TASK DESCRIPTION: Word for word, please restate each record and pass over the pictures.

DATA SUPPLIED:
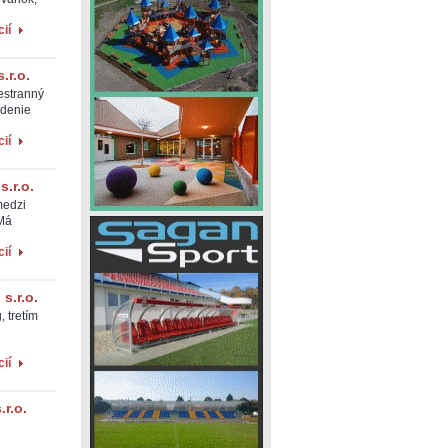
ií
.r.o.
estranný
edenie
ií
.r.o.
medzi
 Má
ií
s.r.o.
 tretím
ií
.r.o.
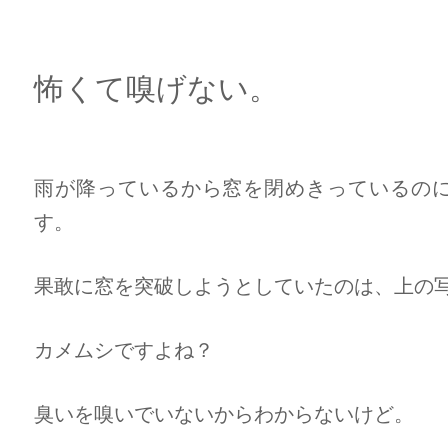
怖くて嗅げない。
雨が降っているから窓を閉めきっているの
す。
果敢に窓を突破しようとしていたのは、上の
カメムシですよね？
臭いを嗅いでいないからわからないけど。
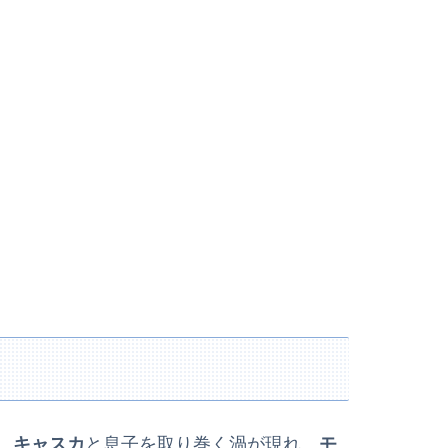
、
キャスカ
と息子を取り巻く渦が現れ、
モ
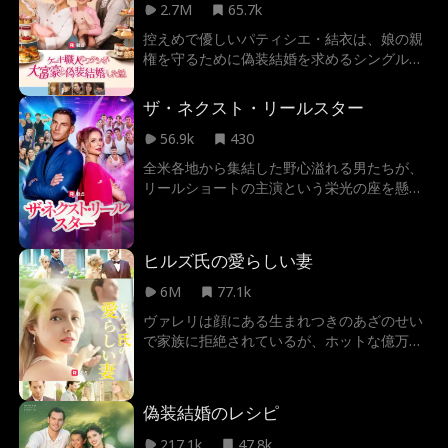
2.7M
65.7k
控えめで優しいパティシエ・結衣は、娘の親
権を守るために偽装結婚を求めるシングルフ
ァザーの大富豪・淳一と電撃婚。形だけのは
ずが、いつしか本物の愛に――。しかし、嫉
ザ・ネクスト・リールスター
妬に燃えるライバル、ストーカー化した結衣
の元婚約者、そしてあの手この手で壊そうと
56.9k
430
する淳一の元妻が立ちはだかる！
全米各地から集結した野心溢れる男たちが、
リールショートの主演という栄光の座を懸け
て激突する。参加者はメンターであるジェシ
ーとニコールのチームに分かれ、厳しい指導
の下で己のスター性を極限まで磨き上げてい
ヒルズ氏の愛らしい妻
く。次々と課される過酷なミッション。業界
の重鎮たちを唸らせ、生き残るのは誰か？そ
6M
77.1k
して縦型リアリティ番組史上初、運命のファ
ヴァレリは顔にある生まれつきのあざのせい
イナルで勝者を決める権利は、画面の前のあ
で家族に拒絶されているが、ホットな億万長
なたに委ねられる。最後に笑うのは、才能
者アンデレ・ヒルズは、温泉で情熱的な瞬間
か、努力か？
を共有したことで彼女に恋をする。アンデレ
はヴァレリを探すため奔走するが、予期せぬ
偽装結婚のレシピ
出来事で、彼女を車で誤ってひいてしまい、
記憶喪失にさせてしまう。彼女が誰なのか気
217.1k
47.8k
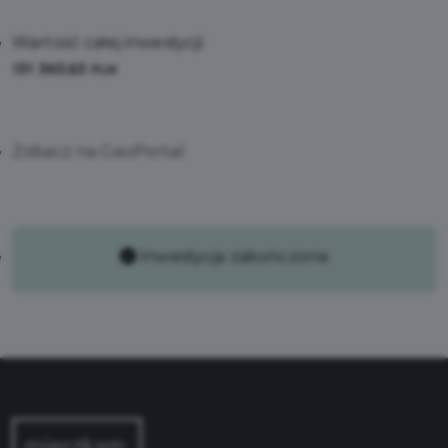
Wartość całej inwestycji:
131 363,63
PLN
Zobacz na GeoPortal
Inwestycja zakończona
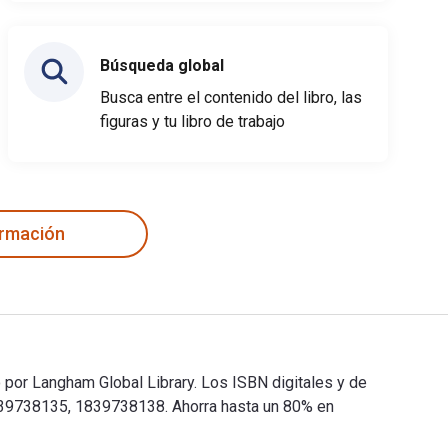
Búsqueda global
Busca entre el contenido del libro, las
figuras y tu libro de trabajo
ormación
o por Langham Global Library. Los ISBN digitales y de
839738135, 1839738138. Ahorra hasta un 80% en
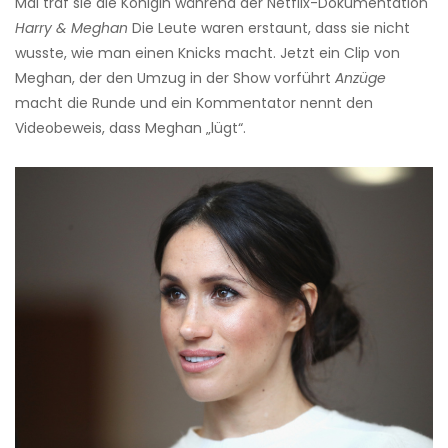
Mal traf sie die Königin während der Netflix-Dokumentation
Harry & Meghan
Die Leute waren erstaunt, dass sie nicht
wusste, wie man einen Knicks macht. Jetzt ein Clip von
Meghan, der den Umzug in der Show vorführt
Anzüge
macht die Runde und ein Kommentator nennt den
Videobeweis, dass Meghan „lügt“.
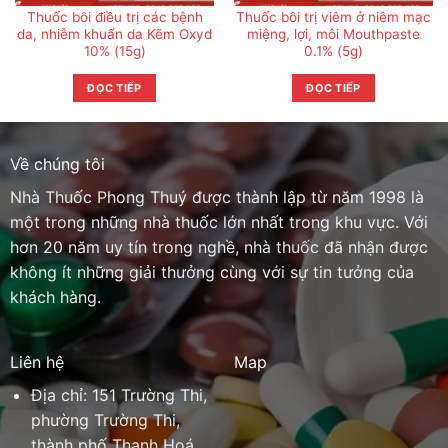
Thuốc bôi điều trị các bệnh
Thuốc bôi trị viêm ở niêm mạc
da, nhiễm khuẩn da Kẽm Oxyd
miệng, lợi, môi Mouthpaste
10% (15g)
0.1% (5g)
ĐỌC TIẾP
ĐỌC TIẾP
Về chúng tôi
Nhà Thuốc Phong Thuý được thành lập từ năm 1998 là
một trong những nhà thuốc lớn nhất trong khu vực. Với
hơn 20 năm uy tín trong nghề, nhà thuốc đã nhận được
không ít những giải thưởng cùng với sự tin tưởng của
khách hàng.
Liên hệ
Map
Địa chỉ: 151 Trường Thi,
phường Trường Thi,
thành phố Thanh Hoá,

ANSWER SPACE:
ií
.r.o.
estranný
edenie
ií
.r.o.
medzi
 Má
ií
s.r.o.
 tretím
ií
.r.o.
怖くて嗅げない。
雨が降っているから窓を閉めきっているの
す。
果敢に窓を突破しようとしていたのは、上の
カメムシですよね？
臭いを嗅いでいないからわからないけど。
、
キャスカ
と息子を取り巻く渦が現れ、
モ
2.7M
65.7k
控えめで優しいパティシエ・結衣は、娘の親
権を守るために偽装結婚を求めるシングルフ
ァザーの大富豪・淳一と電撃婚。形だけのは
ずが、いつしか本物の愛に――。しかし、嫉
ザ・ネクスト・リールスター
妬に燃えるライバル、ストーカー化した結衣
の元婚約者、そしてあの手この手で壊そうと
56.9k
430
する淳一の元妻が立ちはだかる！
全米各地から集結した野心溢れる男たちが、
リールショートの主演という栄光の座を懸け
て激突する。参加者はメンターであるジェシ
ーとニコールのチームに分かれ、厳しい指導
の下で己のスター性を極限まで磨き上げてい
ヒルズ氏の愛らしい妻
く。次々と課される過酷なミッション。業界
の重鎮たちを唸らせ、生き残るのは誰か？そ
6M
77.1k
して縦型リアリティ番組史上初、運命のファ
ヴァレリは顔にある生まれつきのあざのせい
イナルで勝者を決める権利は、画面の前のあ
で家族に拒絶されているが、ホットな億万長
なたに委ねられる。最後に笑うのは、才能
者アンデレ・ヒルズは、温泉で情熱的な瞬間
か、努力か？
を共有したことで彼女に恋をする。アンデレ
はヴァレリを探すため奔走するが、予期せぬ
偽装結婚のレシピ
出来事で、彼女を車で誤ってひいてしまい、
記憶喪失にさせてしまう。彼女が誰なのか気
217.1k
47.8k
Wartość całej inwestycji:
131 363,63
PLN
Zobacz na GeoPortal
Inwestycja zakończona
Búsqueda global
Busca entre el contenido del libro, las
figuras y tu libro de trabajo
ormación
o por Langham Global Library. Los ISBN digitales y de
839738135, 1839738138. Ahorra hasta un 80% en
Mal traf sie die Königin während der Netflix-Dokumentation
Harry & Meghan
Die Leute waren erstaunt, dass sie nicht
wusste, wie man einen Knicks macht. Jetzt ein Clip von
Meghan, der den Umzug in der Show vorführt
Anzüge
macht die Runde und ein Kommentator nennt den
Videobeweis, dass Meghan „lügt“.
Thuốc bôi điều trị các bệnh
Thuốc bôi trị viêm ở niêm mạc
da, nhiễm khuẩn da Kẽm Oxyd
miệng, lợi, môi Mouthpaste
10% (15g)
0.1% (5g)
ĐỌC TIẾP
ĐỌC TIẾP
Về chúng tôi
Nhà Thuốc Phong Thuý được thành lập từ năm 1998 là
một trong những nhà thuốc lớn nhất trong khu vực. Với
hơn 20 năm uy tín trong nghề, nhà thuốc đã nhận được
không ít những giải thưởng cùng với sự tin tưởng của
khách hàng.
Liên hệ
Map
Địa chỉ: 151 Trường Thi,
phường Trường Thi,
thành phố Thanh Hoá,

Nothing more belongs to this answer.